An increase in corporate governance failures leads to a decline in investor confidence, loss of employment, decreased availability of credit, loss of public investment and foreign investment that not only adversely affect the companies but also hinder the country’s economic growth.

Corporate governance and prevention of economic crisis

Effective corporate governance can do wonders for a country’s economy and also plays a vital role in helping a country during a global recession. Good governance leads to economic growth and such companies are stable, profit-generating, provide employment, and increase investments by strengthening the confidence of investors in the capital market.

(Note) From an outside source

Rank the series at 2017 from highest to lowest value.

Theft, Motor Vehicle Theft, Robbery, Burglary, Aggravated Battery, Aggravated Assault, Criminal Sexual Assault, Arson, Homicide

Effective checks and balances in corporate governance are a requirement to tackle the economic crisis. The business provides locally produced goods and services, and the tax money from those companies can also contribute to the social welfare of the people. A country relies on powerful companies with good corporate governance across different sectors. Economies are constructed basically by these companies and they depend on their productivity and supply. In this era of globalisation, corporate sectors have an immense hold on a country’s economy. Small business with good corporate governance provides stability and nurtures local economic growth. Hence, corporate governance is essential and companies must operate ethically.

Corporate social responsibility 

As per Section 135 of Schedule VII of the Companies Act, 2013 and the  Companies (CSR) Rules 2014, it is mandatory for the companies covered under Section 135 to comply with the CSR provisions in India. Companies are required to spend a minimum of 2% of their net profit over the preceding three years as CSR. It is a company’s social responsibility towards the community and environment.

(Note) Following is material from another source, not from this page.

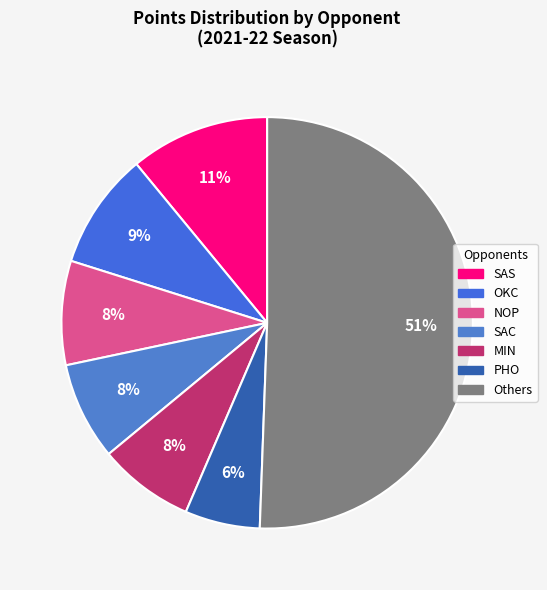

To the nearest percent, what is the difference between the largest and smallest slice percentages?

45%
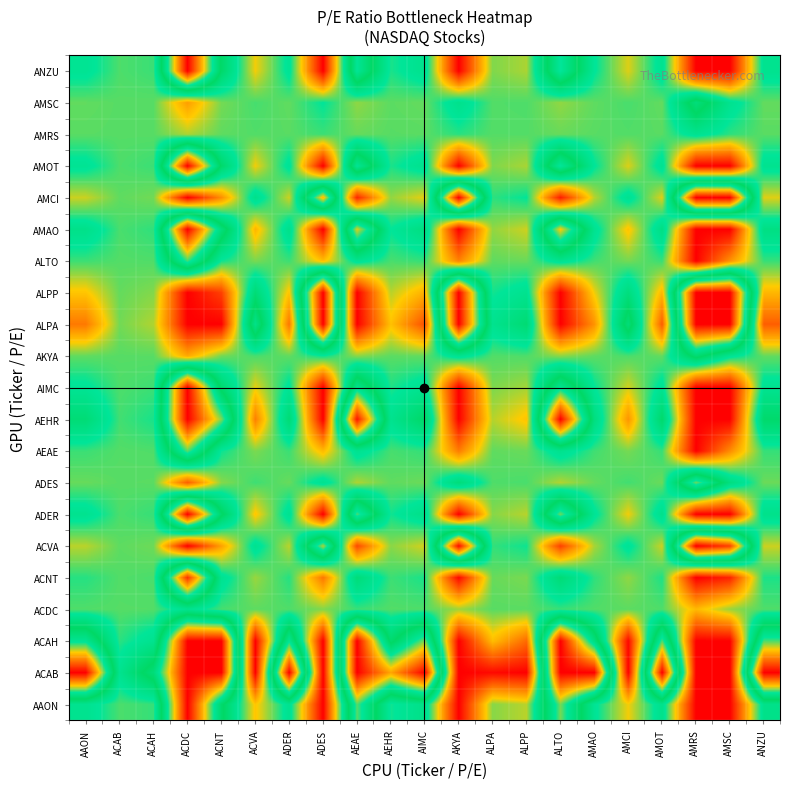

What is the greatest value displayed?

10.0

 During the COVID-19 pandemic, CSR played a vital role.  CSR made the companies provide public health systems, supply hygiene kits and support the establishment of quarantine facilities. According to the Ministry of Corporate Affairs on March 23, 2020, all expenditures incurred on activities related to COVID-19 would be added as permissible avenues for CSR expenditure. Funds were spent for various activities related to COVID-19 under the items of Schedule VII.

Thus, CSR played a vital role during pandemics and economic crises. It also provided for its employees to work from home when they were stuck in their homes during the contagious spread and for business operations in this era of digitisation. Thus, CSR contributes to the social and economic welfare of the people during a crisis.

Conclusion

Corporate governance is crucial for the workings of a company. It strives to protect the interests of the stakeholders. It refers to the rules that are to be followed by the board of directors when managing the company. Corporate governance in India requires improvement and still has a long way to go. Laws are amended to increase punishment related to economic crimes involving corporate scams and to uphold the stakeholders’ interests. Scams are byproducts of inefficient, poor management, which leads a business to collapse. The four P’s of corporate governance are people, purpose, process and performance, which control company operations. Corporate governance acts like armour to tackle difficulties during a crisis.

Bad corporate governance can lead a company to ruin. Corporate frauds result from forgery, fraud and misleading statements, leading to losses of investment, credit and jobs that can negatively impact the economy.

Good corporate governance assures quality,long running of the business, generates profits, benefits the stakeholders and also contributes to the country’s economy.

CSR highlights the responsibility of the company towards society and the environment. Lack of transparency, accountability and initiatives are current challenges, and the companies must take appropriate measures. CSR played a vital role during the COVID epidemic.